Baylar bayanlar… Lütfen boş polemikleri, yaygaraları, çarpıtmaları, çırpınmaları, tepinmeleri, feryatları, yobazlıkları, hakaretleri bırakalım da aşağıdaki soruların cevaplarını bulalım:

1. İsrail İbraniceyi niçin kendi alfabesiyle okuyup yazıyor?

2. Ermeniler Ermeniceyi niçin kendi alfabeleriyle yazıyor.

3. Japonlar Japoncayı niçin Latin harfleriyle değil de kendi çok zor millî yazılarıyla yazıp okuyor?

4. Çinliler Çinceyi, niçin on binlerce parçası olan o çok karışık ve çetrefil Çin yazısıyla yazıp okuyor.

Kayıtlı veri girdileri:
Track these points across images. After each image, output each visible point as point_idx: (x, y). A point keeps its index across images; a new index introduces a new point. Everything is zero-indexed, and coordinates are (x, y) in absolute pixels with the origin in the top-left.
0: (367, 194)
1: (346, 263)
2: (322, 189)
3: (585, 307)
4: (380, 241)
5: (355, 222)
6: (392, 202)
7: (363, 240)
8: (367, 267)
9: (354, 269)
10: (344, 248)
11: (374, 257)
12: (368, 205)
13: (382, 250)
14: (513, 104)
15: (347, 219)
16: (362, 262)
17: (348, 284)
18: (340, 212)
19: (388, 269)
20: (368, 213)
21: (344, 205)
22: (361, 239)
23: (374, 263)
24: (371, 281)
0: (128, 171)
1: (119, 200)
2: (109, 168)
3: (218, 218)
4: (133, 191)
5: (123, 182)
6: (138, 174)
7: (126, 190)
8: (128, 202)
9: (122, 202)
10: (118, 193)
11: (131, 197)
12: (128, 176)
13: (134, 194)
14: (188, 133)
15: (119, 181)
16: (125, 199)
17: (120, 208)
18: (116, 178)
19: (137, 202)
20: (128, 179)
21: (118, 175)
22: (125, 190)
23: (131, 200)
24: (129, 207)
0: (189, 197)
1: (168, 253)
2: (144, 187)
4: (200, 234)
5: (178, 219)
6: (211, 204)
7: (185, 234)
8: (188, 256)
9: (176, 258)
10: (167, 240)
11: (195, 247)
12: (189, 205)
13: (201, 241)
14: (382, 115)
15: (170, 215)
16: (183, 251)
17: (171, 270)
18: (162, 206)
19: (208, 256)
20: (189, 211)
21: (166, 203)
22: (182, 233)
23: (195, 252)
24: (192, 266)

— Görev Ayrıntıları —
Lütfen metinde "1. İsrail İbraniceyi" ile başlayıp "yazılarıyla yazıp okuyor?" dahil devam eden kısmı, "Latin harfleriyle" yerine "Kiril harfleriyle" koyarak düzenleyin ve yeniden yazın. Öğeler, metinden ayrı bir malzemedir.

— Alıştırmanın Cevabı —
1. İsrail İbraniceyi niçin kendi alfabesiyle okuyup yazıyor?

2. Ermeniler Ermeniceyi niçin kendi alfabeleriyle yazıyor.

3. Japonlar Japoncayı niçin Kiril harfleriyle değil de kendi çok zor millî yazılarıyla yazıp okuyor?